# [Exercise description]
Every line of the entries below that carries the string "have" should be copied.

[Start of Attachment]

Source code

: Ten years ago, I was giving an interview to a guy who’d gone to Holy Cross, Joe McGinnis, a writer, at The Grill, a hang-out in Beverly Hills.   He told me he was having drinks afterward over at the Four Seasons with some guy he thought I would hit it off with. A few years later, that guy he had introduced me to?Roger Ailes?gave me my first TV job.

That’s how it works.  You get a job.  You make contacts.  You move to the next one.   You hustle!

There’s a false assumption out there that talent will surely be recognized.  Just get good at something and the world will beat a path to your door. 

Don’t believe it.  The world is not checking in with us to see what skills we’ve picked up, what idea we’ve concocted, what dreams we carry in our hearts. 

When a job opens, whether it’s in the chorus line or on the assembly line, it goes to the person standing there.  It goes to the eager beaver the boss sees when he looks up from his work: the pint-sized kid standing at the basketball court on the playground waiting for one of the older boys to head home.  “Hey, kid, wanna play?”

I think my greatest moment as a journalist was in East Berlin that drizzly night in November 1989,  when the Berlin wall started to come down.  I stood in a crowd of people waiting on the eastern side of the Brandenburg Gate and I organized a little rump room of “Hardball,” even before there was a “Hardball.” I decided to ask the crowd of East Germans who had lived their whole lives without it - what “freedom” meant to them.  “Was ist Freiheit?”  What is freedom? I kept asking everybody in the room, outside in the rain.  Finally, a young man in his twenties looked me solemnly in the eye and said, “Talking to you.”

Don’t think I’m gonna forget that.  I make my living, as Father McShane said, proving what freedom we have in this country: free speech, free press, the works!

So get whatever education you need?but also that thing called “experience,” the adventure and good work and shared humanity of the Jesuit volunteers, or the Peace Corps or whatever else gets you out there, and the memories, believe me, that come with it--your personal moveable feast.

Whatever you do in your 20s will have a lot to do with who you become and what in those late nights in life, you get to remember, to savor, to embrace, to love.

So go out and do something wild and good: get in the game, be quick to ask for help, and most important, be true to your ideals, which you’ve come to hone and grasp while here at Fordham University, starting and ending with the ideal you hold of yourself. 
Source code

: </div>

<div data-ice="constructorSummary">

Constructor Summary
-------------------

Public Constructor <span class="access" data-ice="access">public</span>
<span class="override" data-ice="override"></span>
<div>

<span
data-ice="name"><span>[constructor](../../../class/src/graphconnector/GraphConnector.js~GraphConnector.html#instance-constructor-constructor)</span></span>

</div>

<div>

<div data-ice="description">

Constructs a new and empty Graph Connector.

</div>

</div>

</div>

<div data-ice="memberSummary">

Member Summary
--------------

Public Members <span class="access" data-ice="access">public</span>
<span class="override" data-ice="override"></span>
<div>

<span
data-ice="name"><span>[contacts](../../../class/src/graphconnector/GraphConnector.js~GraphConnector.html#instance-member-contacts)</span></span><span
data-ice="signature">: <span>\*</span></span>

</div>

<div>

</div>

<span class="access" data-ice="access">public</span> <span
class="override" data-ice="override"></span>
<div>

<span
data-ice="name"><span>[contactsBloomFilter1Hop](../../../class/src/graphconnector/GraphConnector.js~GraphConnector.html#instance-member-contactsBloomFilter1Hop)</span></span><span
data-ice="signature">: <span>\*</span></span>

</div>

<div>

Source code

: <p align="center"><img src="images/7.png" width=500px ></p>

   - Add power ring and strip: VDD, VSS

[End of Attachment]

# [Response below]
Don’t think I’m gonna forget that.  I make my living, as Father McShane said, proving what freedom we have in this country: free speech, free press, the works!
Whatever you do in your 20s will have a lot to do with who you become and what in those late nights in life, you get to remember, to savor, to embrace, to love.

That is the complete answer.